Pictures paired with source code
-=-=-=-=-
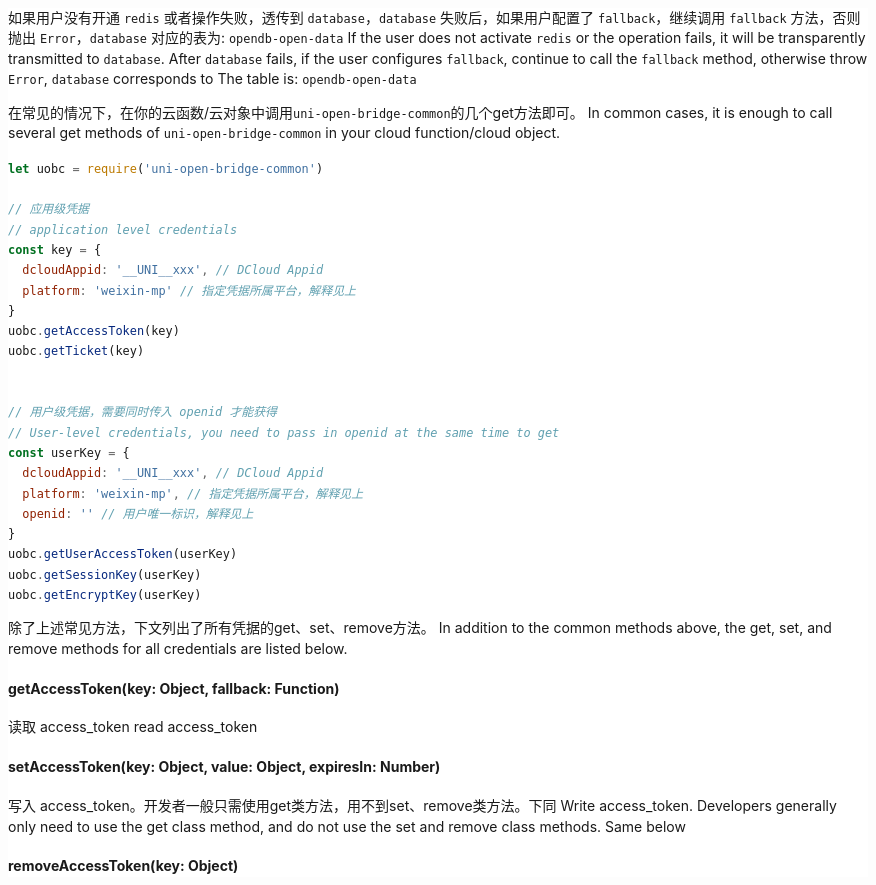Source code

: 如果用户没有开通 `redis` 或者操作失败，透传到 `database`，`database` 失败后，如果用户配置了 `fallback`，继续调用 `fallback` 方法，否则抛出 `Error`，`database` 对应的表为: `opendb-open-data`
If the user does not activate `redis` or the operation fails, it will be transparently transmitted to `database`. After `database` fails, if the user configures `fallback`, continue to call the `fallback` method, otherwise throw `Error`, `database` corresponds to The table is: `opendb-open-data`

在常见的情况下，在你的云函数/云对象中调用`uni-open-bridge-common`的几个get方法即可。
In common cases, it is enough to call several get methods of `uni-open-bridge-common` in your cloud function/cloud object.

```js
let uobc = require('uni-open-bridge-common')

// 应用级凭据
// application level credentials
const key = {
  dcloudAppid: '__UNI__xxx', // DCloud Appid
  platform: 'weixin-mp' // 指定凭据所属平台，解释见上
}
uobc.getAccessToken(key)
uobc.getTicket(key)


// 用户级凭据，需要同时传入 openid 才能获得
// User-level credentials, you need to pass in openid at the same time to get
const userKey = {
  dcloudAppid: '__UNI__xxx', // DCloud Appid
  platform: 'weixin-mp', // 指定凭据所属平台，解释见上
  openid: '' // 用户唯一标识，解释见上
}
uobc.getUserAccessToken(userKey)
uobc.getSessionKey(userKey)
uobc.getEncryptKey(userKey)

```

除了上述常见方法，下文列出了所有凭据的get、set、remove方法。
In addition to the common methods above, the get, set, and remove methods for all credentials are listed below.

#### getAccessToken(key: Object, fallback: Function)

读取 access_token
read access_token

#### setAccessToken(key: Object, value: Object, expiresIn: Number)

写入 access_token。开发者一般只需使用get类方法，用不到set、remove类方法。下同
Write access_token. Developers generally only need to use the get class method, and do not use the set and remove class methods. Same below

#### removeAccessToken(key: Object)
-=-=-=-=-
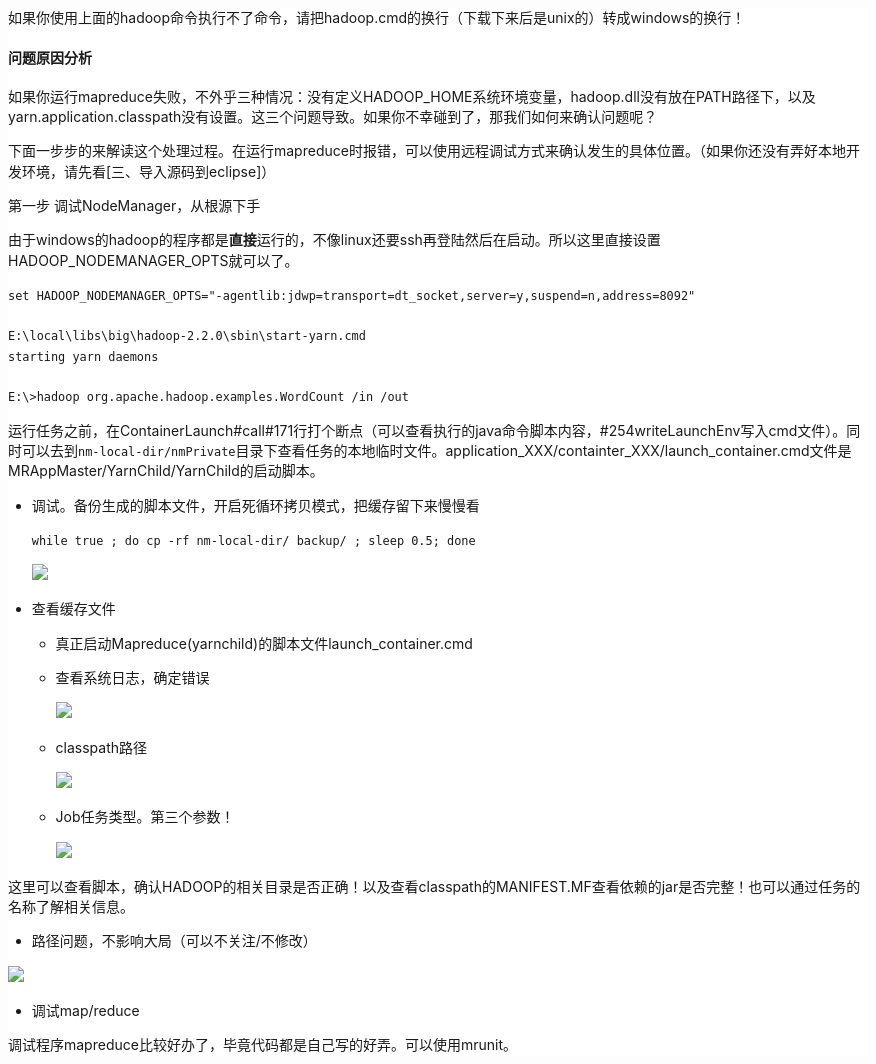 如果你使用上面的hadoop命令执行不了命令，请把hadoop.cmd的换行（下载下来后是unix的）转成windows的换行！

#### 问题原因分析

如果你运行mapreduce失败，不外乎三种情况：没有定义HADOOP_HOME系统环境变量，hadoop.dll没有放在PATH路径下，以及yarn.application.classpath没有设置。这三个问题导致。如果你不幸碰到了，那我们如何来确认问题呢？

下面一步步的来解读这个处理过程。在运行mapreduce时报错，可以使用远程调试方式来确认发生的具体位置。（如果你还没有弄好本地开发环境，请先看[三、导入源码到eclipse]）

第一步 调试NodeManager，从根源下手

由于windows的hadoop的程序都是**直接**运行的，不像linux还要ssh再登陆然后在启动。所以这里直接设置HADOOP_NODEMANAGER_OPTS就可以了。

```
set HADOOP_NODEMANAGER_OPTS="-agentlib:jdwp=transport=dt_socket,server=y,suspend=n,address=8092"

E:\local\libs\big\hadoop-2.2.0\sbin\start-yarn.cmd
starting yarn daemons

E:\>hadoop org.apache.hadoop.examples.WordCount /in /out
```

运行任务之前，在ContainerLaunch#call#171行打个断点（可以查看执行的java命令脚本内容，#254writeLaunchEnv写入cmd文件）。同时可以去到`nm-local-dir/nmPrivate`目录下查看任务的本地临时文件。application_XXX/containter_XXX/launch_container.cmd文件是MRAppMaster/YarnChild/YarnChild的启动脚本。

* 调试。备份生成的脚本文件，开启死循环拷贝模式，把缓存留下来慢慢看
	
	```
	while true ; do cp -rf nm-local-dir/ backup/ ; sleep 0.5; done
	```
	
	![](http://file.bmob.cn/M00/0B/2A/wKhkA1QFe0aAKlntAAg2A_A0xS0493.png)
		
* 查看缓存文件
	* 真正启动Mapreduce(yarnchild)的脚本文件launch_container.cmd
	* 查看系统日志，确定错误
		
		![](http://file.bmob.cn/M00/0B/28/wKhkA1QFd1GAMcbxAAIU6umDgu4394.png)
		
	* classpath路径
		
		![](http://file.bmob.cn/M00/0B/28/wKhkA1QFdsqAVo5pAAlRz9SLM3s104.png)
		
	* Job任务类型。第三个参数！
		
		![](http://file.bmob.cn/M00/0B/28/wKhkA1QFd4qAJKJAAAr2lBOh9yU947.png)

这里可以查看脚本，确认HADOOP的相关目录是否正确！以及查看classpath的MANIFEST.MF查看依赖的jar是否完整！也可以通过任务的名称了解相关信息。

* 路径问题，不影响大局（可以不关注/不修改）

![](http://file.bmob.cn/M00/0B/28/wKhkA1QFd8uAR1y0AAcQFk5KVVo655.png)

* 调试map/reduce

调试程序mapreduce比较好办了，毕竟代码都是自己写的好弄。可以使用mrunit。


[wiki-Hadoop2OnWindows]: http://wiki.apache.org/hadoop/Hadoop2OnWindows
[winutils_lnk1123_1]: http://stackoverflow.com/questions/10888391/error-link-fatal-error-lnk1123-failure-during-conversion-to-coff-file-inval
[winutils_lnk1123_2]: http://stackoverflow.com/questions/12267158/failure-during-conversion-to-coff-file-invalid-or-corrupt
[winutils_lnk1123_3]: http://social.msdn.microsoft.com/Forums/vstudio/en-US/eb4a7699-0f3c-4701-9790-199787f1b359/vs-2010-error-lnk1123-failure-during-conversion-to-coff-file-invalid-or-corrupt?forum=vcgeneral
-=-=-=-=-
▸ **Problem requirements**: Drop the pictures; return the lines above from the line containing "Source code" to the line containing "写入 access_toke", both included, exactly.

▸ **Answer to this exercise**:
Source code

: 如果用户没有开通 `redis` 或者操作失败，透传到 `database`，`database` 失败后，如果用户配置了 `fallback`，继续调用 `fallback` 方法，否则抛出 `Error`，`database` 对应的表为: `opendb-open-data`
If the user does not activate `redis` or the operation fails, it will be transparently transmitted to `database`. After `database` fails, if the user configures `fallback`, continue to call the `fallback` method, otherwise throw `Error`, `database` corresponds to The table is: `opendb-open-data`

在常见的情况下，在你的云函数/云对象中调用`uni-open-bridge-common`的几个get方法即可。
In common cases, it is enough to call several get methods of `uni-open-bridge-common` in your cloud function/cloud object.

```js
let uobc = require('uni-open-bridge-common')

// 应用级凭据
// application level credentials
const key = {
  dcloudAppid: '__UNI__xxx', // DCloud Appid
  platform: 'weixin-mp' // 指定凭据所属平台，解释见上
}
uobc.getAccessToken(key)
uobc.getTicket(key)


// 用户级凭据，需要同时传入 openid 才能获得
// User-level credentials, you need to pass in openid at the same time to get
const userKey = {
  dcloudAppid: '__UNI__xxx', // DCloud Appid
  platform: 'weixin-mp', // 指定凭据所属平台，解释见上
  openid: '' // 用户唯一标识，解释见上
}
uobc.getUserAccessToken(userKey)
uobc.getSessionKey(userKey)
uobc.getEncryptKey(userKey)

```

除了上述常见方法，下文列出了所有凭据的get、set、remove方法。
In addition to the common methods above, the get, set, and remove methods for all credentials are listed below.

#### getAccessToken(key: Object, fallback: Function)

读取 access_token
read access_token

#### setAccessToken(key: Object, value: Object, expiresIn: Number)

写入 access_token。开发者一般只需使用get类方法，用不到set、remove类方法。下同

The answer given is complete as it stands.